Dame nature n’était peut-être pas du côté de Gilles, mais le marché oui. Attribués à la rareté du produit, les prix des récoltes céréalières ont alors doublé. Une bonne nouvelle pour «ceux qui ont été capables de battre une petite récolte».

 

Malgré une nouvelle hausse des prix des céréales depuis le début du conflit ukrainien, les coûts des engrais et des carburants ont, eux aussi, augmenté. D’autres vivent encore les effets de la sécheresse de 2020. L’avenir semble donc se dessiner dans un ciel incertain.

 

Pourquoi les sécheresses frappent-elles davantage les Prairies?

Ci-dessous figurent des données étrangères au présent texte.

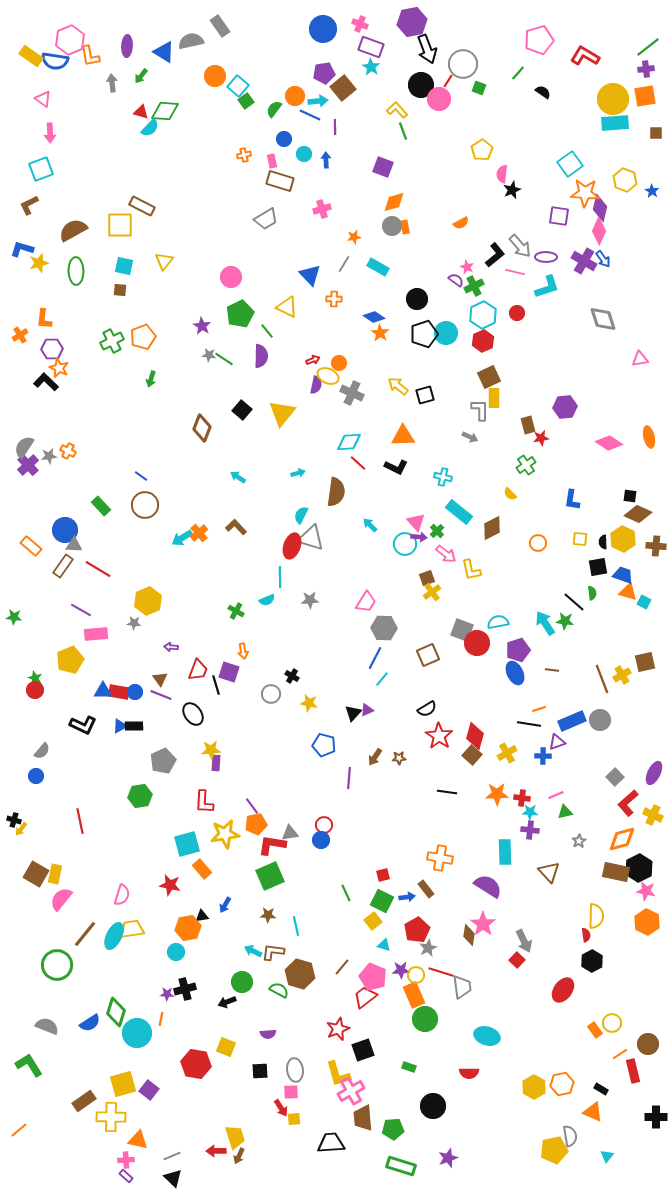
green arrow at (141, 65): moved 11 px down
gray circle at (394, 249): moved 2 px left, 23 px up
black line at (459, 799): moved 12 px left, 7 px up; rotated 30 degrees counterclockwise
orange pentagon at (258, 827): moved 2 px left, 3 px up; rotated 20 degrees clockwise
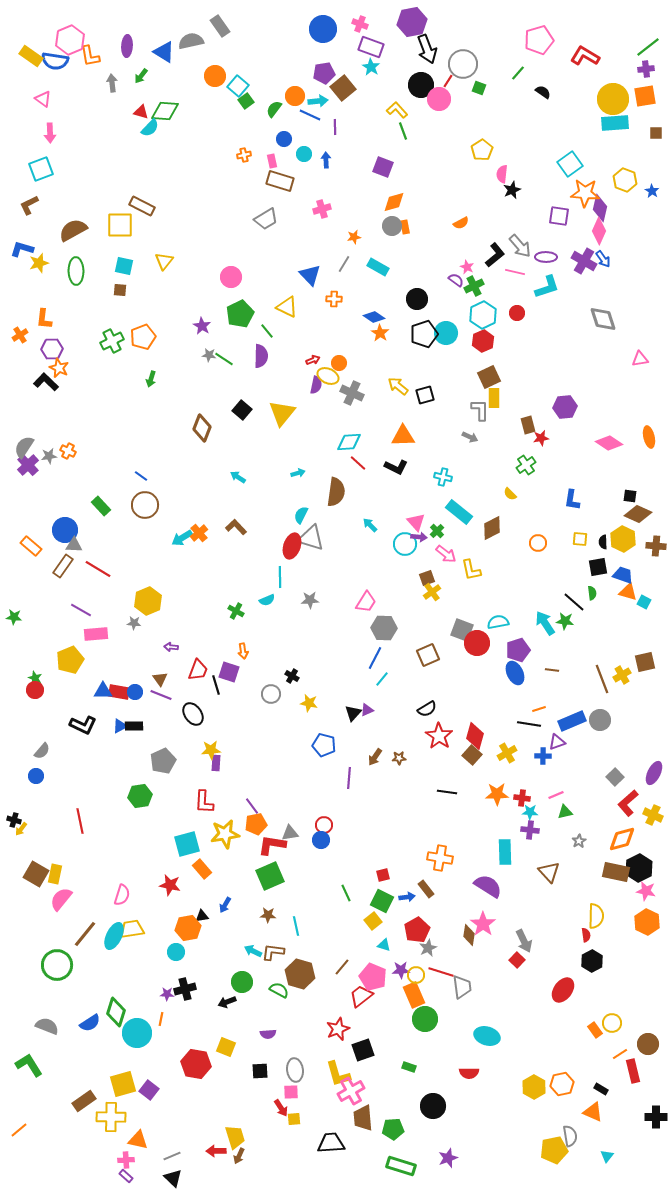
red trapezoid at (365, 997): moved 4 px left, 1 px up
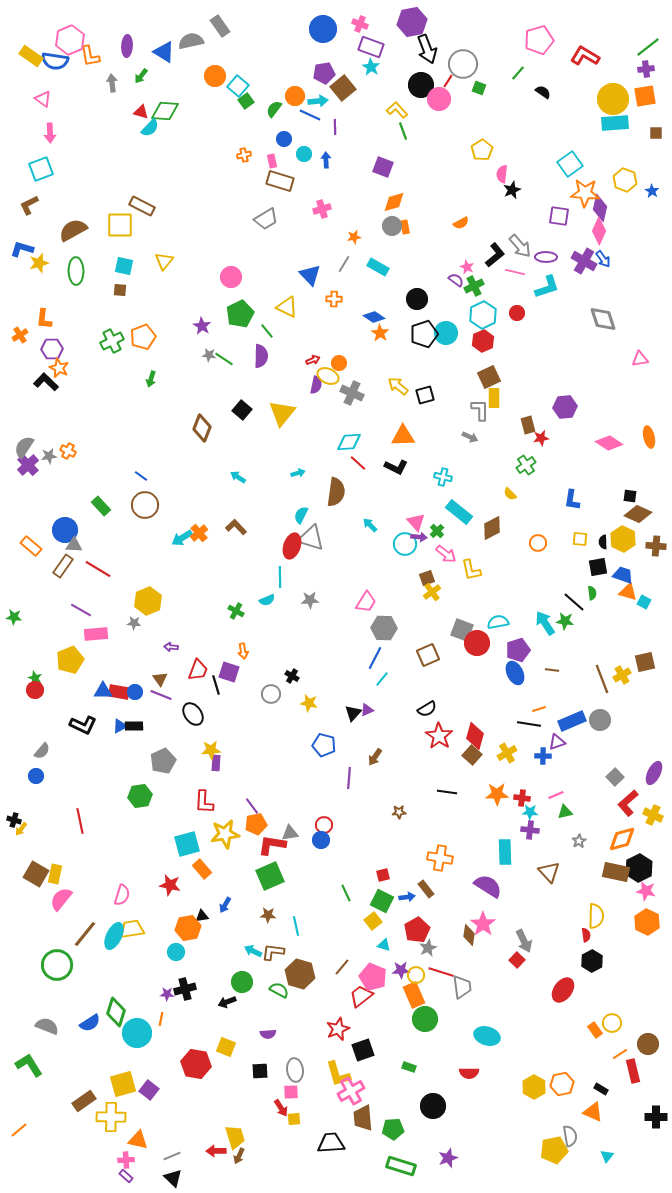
brown star at (399, 758): moved 54 px down
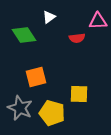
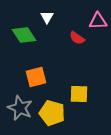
white triangle: moved 2 px left; rotated 24 degrees counterclockwise
red semicircle: rotated 42 degrees clockwise
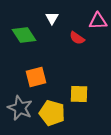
white triangle: moved 5 px right, 1 px down
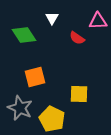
orange square: moved 1 px left
yellow pentagon: moved 6 px down; rotated 10 degrees clockwise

Felix Nwaishi, professeur au département de la Terre et des sciences de l’environnement du Mount Royal University, explique la vulnérabilité des Prairies par sa position géographique. Située en plein cœur du triangle Palliser, cette région «reçoit les précipitations annuelles moyennes les plus faibles du pays», vulgarise-t-il.

 

Au début du 20e siècle, des sécheresses ont rendu la pratique agricole hostile dans le centre-sud et le sud-est de l’Alberta. Le début de ce siècle est aussi touché et «des épisodes ont également été enregistrés dans cette région». Monsieur Nwaishi ne doute pas que ces épisodes sont également attribuables aux changements climatiques.

 

Une autre piste évoquée est la perte des milieux humides : celle-ci doit être considérée avec sérieux. Aujourd’hui, les aménagements urbains et agricoles se font souvent au détriment de ces dernières alors qu’elles limitent les effets négatifs des sécheresses.

 

«Environ 64% des milieux humides de l’Alberta ont disparu ou se sont dégradés dans les zones habitées de la province», peut-on lire sur le site web de Canards Illimités Canada, un organisme de bienfaisance canadien qui milite pour la protection de l’environnement.

 

«Environ 64% des milieux humides de l’Alberta ont disparu ou se sont dégradés dans les zones habitées de la province.» Felix Nwaishi

 

Le professeur en science des écosystèmes fait les mêmes constats. Ces milieux, qui étaient «une composante majeure de la mosaïque du paysage d’avant la colonisation dans les Prairies», doivent être protégés. En effet, il affirme que leur «rétablissement est crucial pour rendre cette région résistante à la sécheresse du 21e siècle».

 

La suite…

L’homme de Girouxville observe «des extrêmes météorologiques» depuis quelques années. Il n’est pas le seul. Environnement Canada affirme que le pays se réchauffe deux fois plus rapidement que le reste du globe. Tandis que certaines parties du Canada jouiront de plus de précipitations, les vagues de chaleur et les sécheresses vont finalement s’intensifier dans les Prairies.

 

Le déficit hydrique est la différence cumulée entre l’évapotranspiration potentielle et les précipitations pendant une période où ces dernières sont inférieures à la première.